Ma c’è di più: un atteggiamento del genere, già difficilmente concepibile da parte di chiunque dica o creda d’essere sinceramente religioso, non è più soltanto caratteristico dei «laici», per i quali a rigore si potrebbe attribuirlo ad un’ignoranza fino ad un certo punto scusabile. Questo stesso atteggiamento sembra ora aver conquistato un numero vieppiù crescente di ecclesiastici, i quali paiono non comprendere quanto esso sia opposto alla tradizione, e specifichiamo tradizione in generale, riferendoci quindi sia a quella di cui essi sono i rappresentanti, come pure a qualunque altra forma tradizionale; e ci è stato segnalato che alcuni di loro giungono perfino a rimproverare alle civiltà orientali quella penetrazione spirituale, tutt’ora presente nella vita sociale, in cui vedono una delle principali cause della pretesa inferiorità di queste di fronte alla civiltà occidentale! Si può d’altronde constatare una strana contraddizione: gli ecclesiastici più influenzati dalle tendenze moderne si mostrano generalmente molto più preoccupati d’azione sociale che non di dottrina; ma dal momento che approvano ed accettano la «laicizzazione» della società perché mai intervengono in questo dominio? Non certo per tentare, come sarebbe legittimo ed auspicabile, di reintrodurvi un po’ di spirito tradizionale, dal momento che ritengono che esso deve rimanere completamente estraneo alle attività di questo genere; tale intervento è quindi del tutto incomprensibile, a meno di ammettere che nella loro mentalità ci sia qualcosa di profondamente illogico,
il che d’altronde è incontestabilmente il caso di molti dei nostri contemporanei.
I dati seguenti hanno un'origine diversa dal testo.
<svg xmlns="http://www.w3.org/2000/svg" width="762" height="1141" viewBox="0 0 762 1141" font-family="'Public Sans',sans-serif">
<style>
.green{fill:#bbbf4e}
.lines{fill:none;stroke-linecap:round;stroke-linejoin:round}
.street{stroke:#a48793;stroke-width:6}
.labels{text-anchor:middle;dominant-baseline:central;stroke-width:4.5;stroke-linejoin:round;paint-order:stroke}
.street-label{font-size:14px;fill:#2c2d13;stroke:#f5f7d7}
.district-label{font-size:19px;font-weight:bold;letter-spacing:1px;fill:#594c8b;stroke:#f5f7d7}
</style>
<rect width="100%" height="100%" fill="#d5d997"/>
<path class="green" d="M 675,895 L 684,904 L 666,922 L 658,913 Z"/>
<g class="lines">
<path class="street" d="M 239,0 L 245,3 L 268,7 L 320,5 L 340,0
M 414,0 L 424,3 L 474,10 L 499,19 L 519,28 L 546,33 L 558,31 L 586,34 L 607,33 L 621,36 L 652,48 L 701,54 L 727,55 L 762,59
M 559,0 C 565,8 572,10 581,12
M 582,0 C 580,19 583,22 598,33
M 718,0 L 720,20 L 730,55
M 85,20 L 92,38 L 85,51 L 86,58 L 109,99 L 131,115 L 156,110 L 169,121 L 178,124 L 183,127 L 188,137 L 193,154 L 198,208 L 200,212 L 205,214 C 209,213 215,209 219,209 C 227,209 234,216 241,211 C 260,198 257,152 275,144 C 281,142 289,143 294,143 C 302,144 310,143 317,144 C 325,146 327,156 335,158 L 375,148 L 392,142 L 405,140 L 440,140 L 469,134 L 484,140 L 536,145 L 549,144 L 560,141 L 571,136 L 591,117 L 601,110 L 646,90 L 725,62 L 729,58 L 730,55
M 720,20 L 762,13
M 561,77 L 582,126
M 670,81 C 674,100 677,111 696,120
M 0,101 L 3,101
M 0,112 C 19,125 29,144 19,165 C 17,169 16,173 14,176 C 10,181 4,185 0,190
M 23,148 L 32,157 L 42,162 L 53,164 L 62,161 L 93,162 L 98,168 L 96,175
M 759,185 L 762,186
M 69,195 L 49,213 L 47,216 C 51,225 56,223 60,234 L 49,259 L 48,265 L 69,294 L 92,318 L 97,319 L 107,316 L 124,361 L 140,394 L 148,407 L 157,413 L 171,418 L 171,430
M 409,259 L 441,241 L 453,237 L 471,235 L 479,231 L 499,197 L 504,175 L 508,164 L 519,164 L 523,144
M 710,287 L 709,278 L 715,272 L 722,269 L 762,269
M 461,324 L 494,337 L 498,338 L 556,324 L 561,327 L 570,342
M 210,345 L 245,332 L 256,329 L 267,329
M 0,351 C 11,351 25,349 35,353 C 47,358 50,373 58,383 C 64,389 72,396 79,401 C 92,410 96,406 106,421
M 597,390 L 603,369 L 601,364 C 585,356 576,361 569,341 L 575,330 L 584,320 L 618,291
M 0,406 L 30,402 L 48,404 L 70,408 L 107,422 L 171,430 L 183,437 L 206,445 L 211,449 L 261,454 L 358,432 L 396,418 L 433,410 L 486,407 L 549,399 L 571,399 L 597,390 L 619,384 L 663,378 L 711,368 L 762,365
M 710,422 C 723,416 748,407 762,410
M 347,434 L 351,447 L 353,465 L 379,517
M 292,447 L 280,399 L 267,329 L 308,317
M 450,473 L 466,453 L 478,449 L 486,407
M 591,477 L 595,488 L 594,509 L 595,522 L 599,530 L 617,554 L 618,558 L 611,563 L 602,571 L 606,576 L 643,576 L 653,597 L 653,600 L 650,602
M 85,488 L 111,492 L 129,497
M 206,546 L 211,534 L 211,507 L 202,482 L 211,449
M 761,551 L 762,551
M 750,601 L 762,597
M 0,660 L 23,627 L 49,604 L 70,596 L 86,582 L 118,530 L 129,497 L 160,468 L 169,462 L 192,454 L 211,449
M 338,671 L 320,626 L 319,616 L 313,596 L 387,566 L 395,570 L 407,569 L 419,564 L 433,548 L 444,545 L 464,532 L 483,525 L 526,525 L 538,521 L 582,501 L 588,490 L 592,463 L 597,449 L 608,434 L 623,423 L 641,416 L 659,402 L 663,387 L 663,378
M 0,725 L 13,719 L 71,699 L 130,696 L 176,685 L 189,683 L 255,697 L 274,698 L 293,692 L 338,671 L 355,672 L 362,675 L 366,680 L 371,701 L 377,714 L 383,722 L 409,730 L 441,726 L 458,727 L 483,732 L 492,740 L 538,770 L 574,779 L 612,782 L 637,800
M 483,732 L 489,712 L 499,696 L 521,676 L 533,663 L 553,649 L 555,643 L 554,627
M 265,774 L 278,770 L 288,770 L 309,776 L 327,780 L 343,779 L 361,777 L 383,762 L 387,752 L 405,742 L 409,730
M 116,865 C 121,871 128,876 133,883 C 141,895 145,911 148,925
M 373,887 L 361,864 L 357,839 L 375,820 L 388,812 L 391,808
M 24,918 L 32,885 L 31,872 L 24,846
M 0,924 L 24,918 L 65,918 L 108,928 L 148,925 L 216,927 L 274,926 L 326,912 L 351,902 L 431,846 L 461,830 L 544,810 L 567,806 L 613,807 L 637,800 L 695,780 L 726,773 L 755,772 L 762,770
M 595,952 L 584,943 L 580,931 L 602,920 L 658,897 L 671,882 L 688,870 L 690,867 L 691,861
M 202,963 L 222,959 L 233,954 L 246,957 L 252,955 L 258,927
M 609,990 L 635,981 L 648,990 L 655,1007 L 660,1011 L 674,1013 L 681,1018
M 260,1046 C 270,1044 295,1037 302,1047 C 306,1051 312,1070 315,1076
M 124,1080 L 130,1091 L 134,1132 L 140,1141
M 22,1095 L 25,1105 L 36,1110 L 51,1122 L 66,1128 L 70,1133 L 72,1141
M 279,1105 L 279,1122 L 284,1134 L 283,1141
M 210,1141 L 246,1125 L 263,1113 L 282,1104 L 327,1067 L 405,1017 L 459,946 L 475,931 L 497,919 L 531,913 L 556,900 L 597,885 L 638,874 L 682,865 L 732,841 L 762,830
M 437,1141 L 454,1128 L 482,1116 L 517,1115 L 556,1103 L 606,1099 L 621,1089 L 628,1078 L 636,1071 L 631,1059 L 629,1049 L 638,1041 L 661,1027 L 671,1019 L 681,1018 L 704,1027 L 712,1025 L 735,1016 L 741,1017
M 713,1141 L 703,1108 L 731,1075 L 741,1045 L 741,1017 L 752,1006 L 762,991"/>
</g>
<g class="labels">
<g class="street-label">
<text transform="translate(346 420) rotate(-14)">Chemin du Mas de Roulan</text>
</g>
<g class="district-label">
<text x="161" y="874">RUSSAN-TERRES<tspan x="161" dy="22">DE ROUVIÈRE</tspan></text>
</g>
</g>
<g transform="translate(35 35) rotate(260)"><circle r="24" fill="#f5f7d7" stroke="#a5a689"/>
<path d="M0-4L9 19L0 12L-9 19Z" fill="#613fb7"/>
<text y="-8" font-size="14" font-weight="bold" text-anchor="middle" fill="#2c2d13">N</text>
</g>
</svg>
Comunque sia, è evidente in tutto ciò un sintomo dei più inquietanti: quando dei rappresentanti autentici di una tradizione sono giunti al punto che il loro modo di pensare non differisce più sensibilmente da quello dei suoi avversari, ci si può chiedere quale grado di vitalità abbia ancora questa tradizione nelle sue attuali condizioni; e poiché la tradizione di cui si tratta è quella del mondo occidentale, quali speranze di ritorno alla normalità possono ancora esservi per esso, finché ci si limita al dominio exoterico e non si prende in esame alcun’altro ordine di possibilità?